:: Instructions to follow ::
Please copy every line with the string "middle" from the entries below.

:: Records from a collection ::
[Start of Attachment]
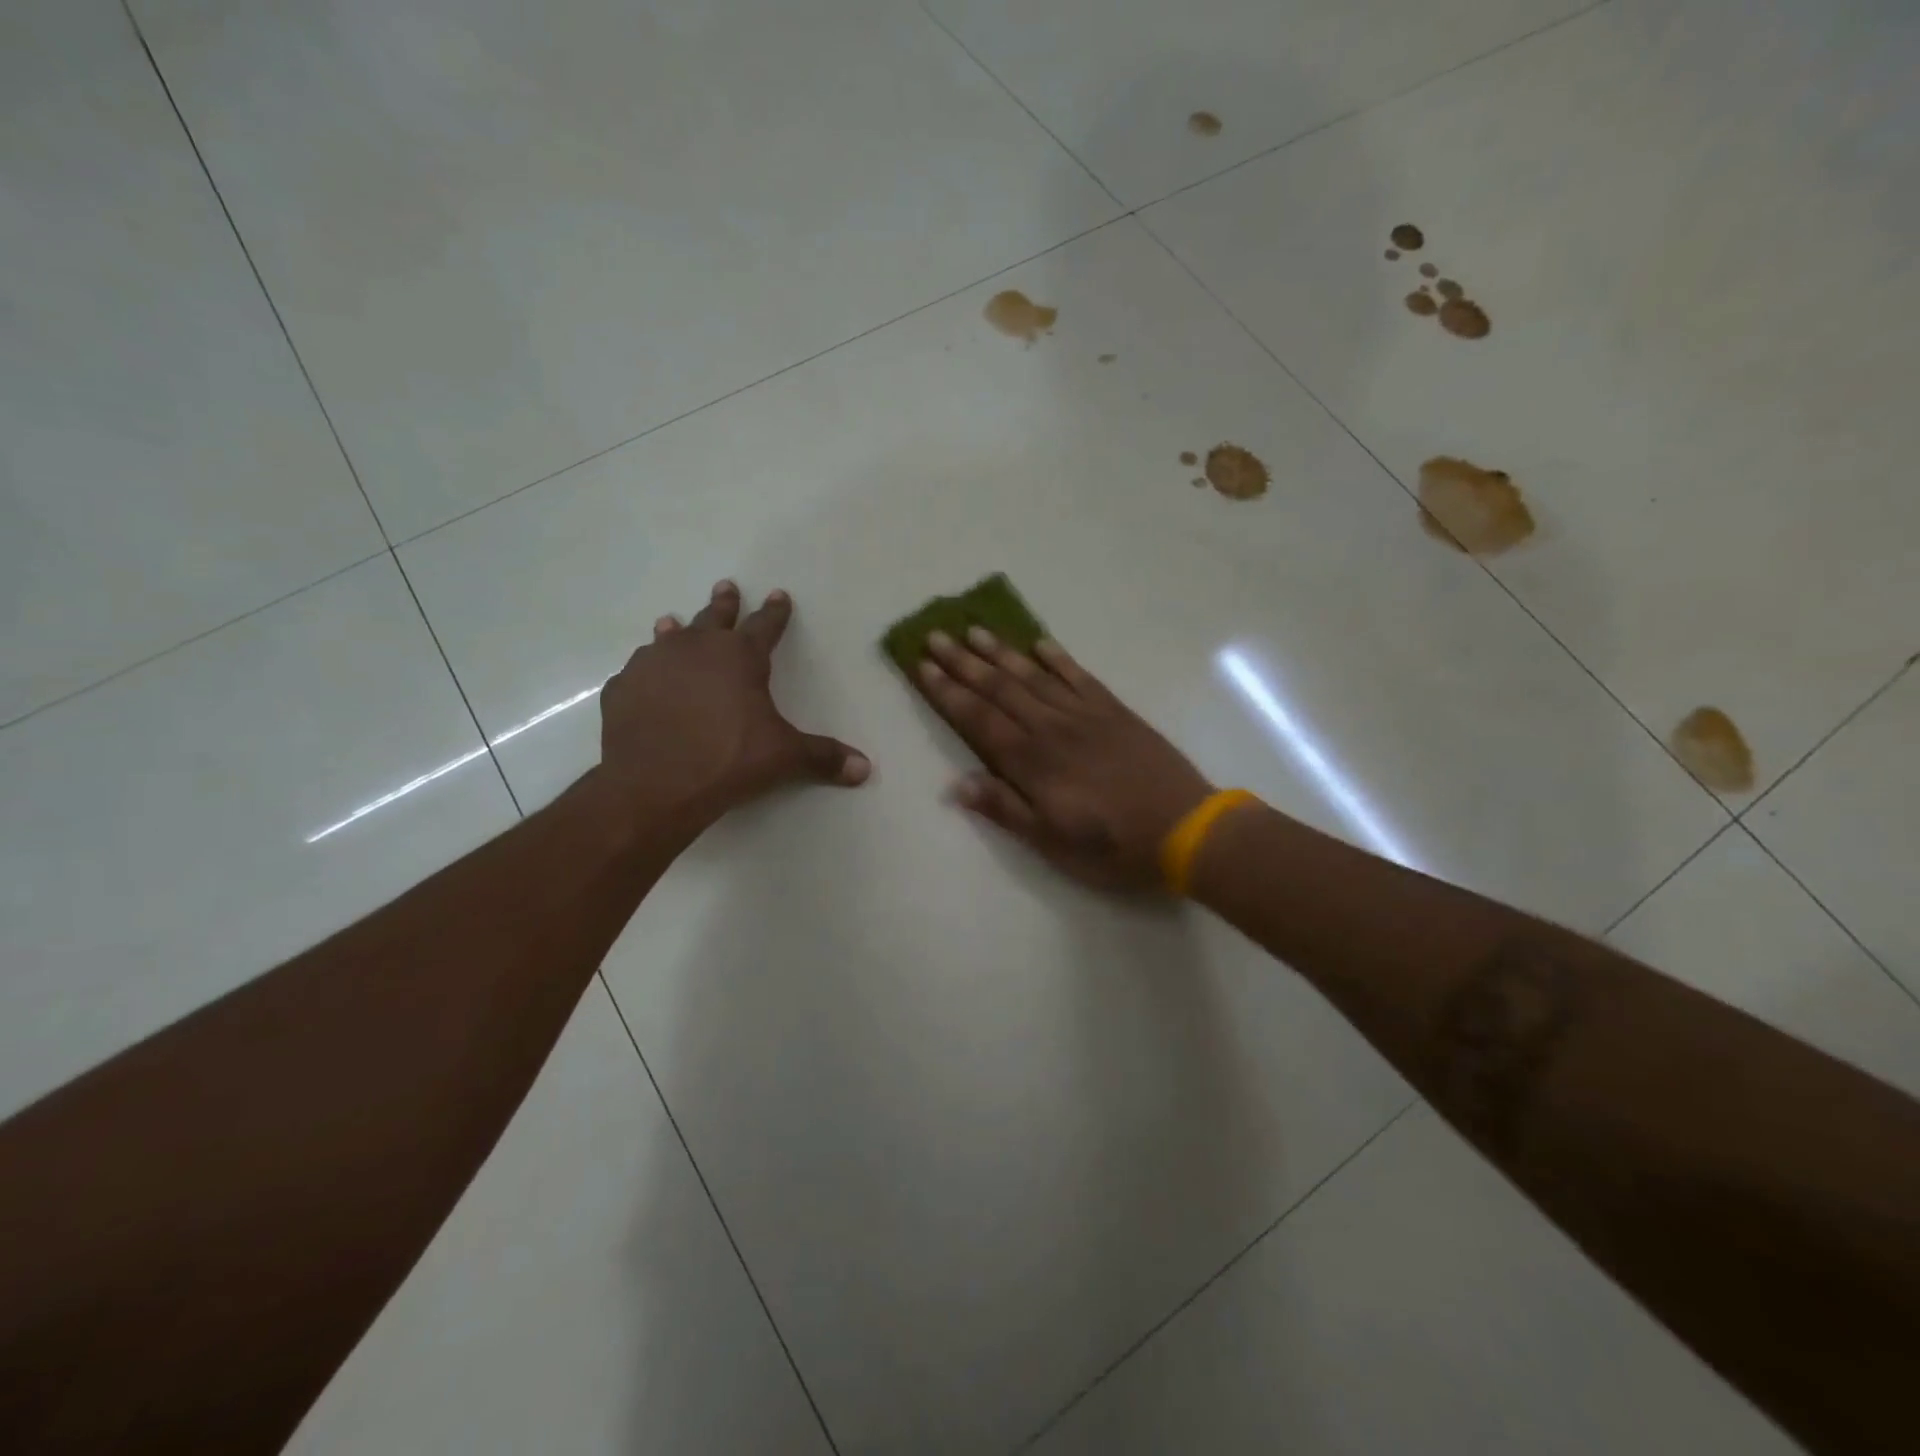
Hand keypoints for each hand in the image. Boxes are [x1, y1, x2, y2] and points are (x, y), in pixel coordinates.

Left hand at [597, 580, 868, 827]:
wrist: (654, 785)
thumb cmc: (729, 760)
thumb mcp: (784, 757)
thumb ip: (824, 758)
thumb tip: (865, 769)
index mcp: (740, 656)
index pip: (765, 626)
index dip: (775, 612)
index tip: (779, 595)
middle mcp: (695, 649)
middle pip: (713, 618)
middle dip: (724, 603)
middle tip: (726, 586)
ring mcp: (653, 665)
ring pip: (668, 638)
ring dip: (675, 630)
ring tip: (671, 622)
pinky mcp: (622, 689)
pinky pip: (637, 673)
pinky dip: (646, 673)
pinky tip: (645, 681)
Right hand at [917, 628, 1213, 891]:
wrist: (1185, 828)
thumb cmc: (1113, 845)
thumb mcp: (1052, 842)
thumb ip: (1005, 809)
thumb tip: (956, 784)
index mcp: (1032, 762)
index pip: (979, 719)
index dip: (948, 692)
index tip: (922, 666)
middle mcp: (1052, 728)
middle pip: (1000, 688)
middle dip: (964, 662)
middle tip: (936, 636)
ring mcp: (1085, 715)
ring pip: (1034, 676)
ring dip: (1002, 653)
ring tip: (975, 631)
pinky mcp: (1115, 711)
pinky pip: (1079, 677)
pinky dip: (1058, 659)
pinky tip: (1040, 644)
[End of Attachment]
:: Exercise response ::
middle mcp: (695, 649)
middle pip: (713, 618)
middle dip: (724, 603)
middle tip: (726, 586)
middle mcp: (1052, 728)
middle pip: (1000, 688)
middle dip: (964, 662)
middle tip: (936, 636)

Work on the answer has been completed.